*INSTRUCTIONS FOR THE TASK*
Keep only the lines of the data below that contain "Valet", and copy them.

*RAW DATA*
──────────
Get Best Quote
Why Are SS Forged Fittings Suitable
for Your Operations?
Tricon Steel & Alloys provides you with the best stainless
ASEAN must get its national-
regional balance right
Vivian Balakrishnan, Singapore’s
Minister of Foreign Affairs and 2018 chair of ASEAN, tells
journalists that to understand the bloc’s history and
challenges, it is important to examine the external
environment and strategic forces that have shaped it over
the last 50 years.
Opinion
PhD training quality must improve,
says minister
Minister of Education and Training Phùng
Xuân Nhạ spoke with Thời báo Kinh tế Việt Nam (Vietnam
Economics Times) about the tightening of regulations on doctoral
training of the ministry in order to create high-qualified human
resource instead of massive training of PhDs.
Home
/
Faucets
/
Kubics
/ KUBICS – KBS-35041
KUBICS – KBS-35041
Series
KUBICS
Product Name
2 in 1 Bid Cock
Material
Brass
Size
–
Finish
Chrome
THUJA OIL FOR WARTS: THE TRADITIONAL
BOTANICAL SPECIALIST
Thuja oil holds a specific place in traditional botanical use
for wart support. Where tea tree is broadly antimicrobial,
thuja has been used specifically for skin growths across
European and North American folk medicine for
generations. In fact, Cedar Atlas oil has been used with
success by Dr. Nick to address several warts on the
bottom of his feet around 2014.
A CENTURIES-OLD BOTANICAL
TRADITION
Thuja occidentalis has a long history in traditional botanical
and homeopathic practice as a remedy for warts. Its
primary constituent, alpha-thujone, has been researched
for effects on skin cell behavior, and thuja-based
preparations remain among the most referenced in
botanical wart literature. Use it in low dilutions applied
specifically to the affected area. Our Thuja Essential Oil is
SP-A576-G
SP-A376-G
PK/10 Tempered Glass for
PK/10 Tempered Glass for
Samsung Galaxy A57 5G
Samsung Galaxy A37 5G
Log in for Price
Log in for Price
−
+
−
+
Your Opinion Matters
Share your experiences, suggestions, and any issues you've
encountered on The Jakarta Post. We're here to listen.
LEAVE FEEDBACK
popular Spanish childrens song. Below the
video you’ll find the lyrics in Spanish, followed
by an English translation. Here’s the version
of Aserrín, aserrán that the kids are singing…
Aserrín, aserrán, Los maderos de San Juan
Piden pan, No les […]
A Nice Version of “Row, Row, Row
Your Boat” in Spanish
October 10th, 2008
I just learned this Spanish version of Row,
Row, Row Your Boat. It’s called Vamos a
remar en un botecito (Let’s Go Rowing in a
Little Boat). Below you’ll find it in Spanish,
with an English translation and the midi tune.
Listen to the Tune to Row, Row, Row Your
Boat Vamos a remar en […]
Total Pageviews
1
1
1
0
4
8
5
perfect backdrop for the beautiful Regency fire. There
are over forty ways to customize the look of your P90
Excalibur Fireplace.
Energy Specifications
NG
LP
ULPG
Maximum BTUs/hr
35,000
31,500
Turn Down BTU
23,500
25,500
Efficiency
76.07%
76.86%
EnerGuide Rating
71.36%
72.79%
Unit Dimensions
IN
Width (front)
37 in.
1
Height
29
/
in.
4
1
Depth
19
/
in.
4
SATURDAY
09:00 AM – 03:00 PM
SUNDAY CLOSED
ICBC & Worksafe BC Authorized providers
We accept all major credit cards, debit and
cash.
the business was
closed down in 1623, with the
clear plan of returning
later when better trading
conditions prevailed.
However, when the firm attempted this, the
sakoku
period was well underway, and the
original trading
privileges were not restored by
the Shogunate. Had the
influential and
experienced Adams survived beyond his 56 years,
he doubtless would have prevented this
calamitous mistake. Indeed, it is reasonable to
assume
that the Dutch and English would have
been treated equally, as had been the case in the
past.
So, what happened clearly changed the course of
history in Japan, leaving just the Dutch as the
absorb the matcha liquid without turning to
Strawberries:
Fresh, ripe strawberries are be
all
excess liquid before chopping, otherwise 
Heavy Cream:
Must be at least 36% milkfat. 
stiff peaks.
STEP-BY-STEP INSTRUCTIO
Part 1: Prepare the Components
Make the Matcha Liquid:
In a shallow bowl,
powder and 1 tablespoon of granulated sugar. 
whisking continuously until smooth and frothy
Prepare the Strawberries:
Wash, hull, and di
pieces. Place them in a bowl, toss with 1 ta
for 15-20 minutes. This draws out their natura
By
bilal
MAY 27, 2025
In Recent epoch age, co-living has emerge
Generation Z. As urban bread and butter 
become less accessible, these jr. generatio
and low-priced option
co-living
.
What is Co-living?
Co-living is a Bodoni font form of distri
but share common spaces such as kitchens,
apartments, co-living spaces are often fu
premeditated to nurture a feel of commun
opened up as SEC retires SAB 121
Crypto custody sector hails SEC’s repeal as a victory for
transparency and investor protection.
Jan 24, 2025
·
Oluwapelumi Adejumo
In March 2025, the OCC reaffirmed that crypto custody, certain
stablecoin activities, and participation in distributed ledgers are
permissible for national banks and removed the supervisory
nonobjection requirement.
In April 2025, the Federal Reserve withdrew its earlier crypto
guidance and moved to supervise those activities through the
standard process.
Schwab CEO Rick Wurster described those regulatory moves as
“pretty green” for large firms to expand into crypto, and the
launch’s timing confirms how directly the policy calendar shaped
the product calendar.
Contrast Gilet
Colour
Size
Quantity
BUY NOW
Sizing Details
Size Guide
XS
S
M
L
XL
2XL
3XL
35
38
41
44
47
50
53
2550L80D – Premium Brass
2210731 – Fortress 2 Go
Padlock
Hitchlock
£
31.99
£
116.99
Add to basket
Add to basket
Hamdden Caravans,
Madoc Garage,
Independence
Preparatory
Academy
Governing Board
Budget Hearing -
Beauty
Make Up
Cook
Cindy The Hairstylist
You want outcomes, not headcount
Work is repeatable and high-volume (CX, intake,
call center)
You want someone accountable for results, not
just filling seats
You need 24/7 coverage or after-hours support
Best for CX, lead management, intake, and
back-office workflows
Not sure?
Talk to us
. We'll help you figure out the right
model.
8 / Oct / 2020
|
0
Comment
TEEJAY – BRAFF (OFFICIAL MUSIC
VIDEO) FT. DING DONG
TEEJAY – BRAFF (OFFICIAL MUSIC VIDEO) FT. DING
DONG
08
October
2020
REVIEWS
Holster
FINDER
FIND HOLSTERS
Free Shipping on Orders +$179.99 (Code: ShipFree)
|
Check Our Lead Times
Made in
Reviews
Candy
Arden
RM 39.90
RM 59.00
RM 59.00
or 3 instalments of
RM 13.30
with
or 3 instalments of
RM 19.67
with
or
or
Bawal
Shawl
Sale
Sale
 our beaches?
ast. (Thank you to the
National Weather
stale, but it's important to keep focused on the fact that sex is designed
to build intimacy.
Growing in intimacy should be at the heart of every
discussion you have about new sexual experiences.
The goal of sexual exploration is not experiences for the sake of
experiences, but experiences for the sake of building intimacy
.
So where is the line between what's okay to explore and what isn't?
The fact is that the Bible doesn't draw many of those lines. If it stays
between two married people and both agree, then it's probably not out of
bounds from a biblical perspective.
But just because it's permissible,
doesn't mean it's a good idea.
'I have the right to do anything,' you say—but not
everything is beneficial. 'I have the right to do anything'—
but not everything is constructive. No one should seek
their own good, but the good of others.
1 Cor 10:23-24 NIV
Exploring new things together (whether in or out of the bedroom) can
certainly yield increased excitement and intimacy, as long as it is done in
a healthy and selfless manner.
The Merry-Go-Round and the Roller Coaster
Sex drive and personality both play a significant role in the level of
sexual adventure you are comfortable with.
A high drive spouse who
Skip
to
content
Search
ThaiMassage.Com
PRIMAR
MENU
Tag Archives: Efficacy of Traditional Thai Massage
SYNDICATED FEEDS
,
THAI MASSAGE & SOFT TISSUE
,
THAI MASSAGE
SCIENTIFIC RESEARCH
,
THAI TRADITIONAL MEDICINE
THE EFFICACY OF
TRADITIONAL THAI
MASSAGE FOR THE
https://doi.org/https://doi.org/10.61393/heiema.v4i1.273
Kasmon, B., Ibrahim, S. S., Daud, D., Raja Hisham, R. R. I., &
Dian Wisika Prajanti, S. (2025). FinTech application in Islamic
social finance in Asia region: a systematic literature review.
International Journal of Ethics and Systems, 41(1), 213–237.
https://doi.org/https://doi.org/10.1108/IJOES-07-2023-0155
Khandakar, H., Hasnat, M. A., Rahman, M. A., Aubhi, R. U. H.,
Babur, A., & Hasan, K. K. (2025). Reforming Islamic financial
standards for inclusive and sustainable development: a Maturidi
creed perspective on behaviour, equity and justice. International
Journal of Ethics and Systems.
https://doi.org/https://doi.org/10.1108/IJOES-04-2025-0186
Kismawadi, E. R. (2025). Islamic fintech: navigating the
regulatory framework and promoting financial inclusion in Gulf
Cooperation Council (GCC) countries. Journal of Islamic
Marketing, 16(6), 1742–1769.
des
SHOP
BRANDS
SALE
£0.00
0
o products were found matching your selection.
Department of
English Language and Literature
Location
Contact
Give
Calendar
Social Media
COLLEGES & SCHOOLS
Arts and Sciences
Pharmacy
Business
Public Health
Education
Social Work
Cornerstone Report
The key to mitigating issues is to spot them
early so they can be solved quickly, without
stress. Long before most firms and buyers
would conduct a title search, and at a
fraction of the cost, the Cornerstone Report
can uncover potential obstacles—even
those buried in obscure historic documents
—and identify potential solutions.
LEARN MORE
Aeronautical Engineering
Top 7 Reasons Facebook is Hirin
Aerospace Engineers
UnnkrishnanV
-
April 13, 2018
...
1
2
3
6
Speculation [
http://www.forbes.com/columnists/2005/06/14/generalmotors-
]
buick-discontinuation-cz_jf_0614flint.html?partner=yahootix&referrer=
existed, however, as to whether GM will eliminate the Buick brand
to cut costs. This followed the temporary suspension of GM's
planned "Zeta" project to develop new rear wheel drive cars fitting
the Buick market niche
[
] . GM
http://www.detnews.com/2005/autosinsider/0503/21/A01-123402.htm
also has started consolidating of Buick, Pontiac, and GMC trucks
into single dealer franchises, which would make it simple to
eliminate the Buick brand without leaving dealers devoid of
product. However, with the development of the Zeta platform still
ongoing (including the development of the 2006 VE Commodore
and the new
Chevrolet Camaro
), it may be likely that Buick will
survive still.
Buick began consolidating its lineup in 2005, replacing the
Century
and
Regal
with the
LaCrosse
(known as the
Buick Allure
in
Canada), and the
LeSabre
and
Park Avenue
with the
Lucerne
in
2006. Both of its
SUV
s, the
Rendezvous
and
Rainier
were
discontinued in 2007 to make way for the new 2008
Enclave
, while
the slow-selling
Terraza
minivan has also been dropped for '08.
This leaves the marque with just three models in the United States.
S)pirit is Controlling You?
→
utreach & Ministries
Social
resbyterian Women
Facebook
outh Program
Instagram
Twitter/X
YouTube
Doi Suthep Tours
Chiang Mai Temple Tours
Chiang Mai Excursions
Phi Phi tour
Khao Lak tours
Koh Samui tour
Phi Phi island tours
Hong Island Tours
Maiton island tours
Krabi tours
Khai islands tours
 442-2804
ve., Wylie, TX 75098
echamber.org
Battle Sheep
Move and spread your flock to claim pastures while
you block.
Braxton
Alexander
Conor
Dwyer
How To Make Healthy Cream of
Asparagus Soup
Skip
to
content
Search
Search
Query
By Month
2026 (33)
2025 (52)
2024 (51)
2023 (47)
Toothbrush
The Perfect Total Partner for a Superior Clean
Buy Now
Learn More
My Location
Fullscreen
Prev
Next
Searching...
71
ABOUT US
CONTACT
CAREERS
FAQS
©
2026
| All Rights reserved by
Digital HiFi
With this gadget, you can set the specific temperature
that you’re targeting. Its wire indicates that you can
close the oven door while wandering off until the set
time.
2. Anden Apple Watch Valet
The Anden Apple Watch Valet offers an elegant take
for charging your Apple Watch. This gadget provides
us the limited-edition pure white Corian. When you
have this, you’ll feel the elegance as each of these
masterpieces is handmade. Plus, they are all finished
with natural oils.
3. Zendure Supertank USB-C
──────────
*ANSWER BELOW*
2. Anden Apple Watch Valet
The Anden Apple Watch Valet offers an elegant take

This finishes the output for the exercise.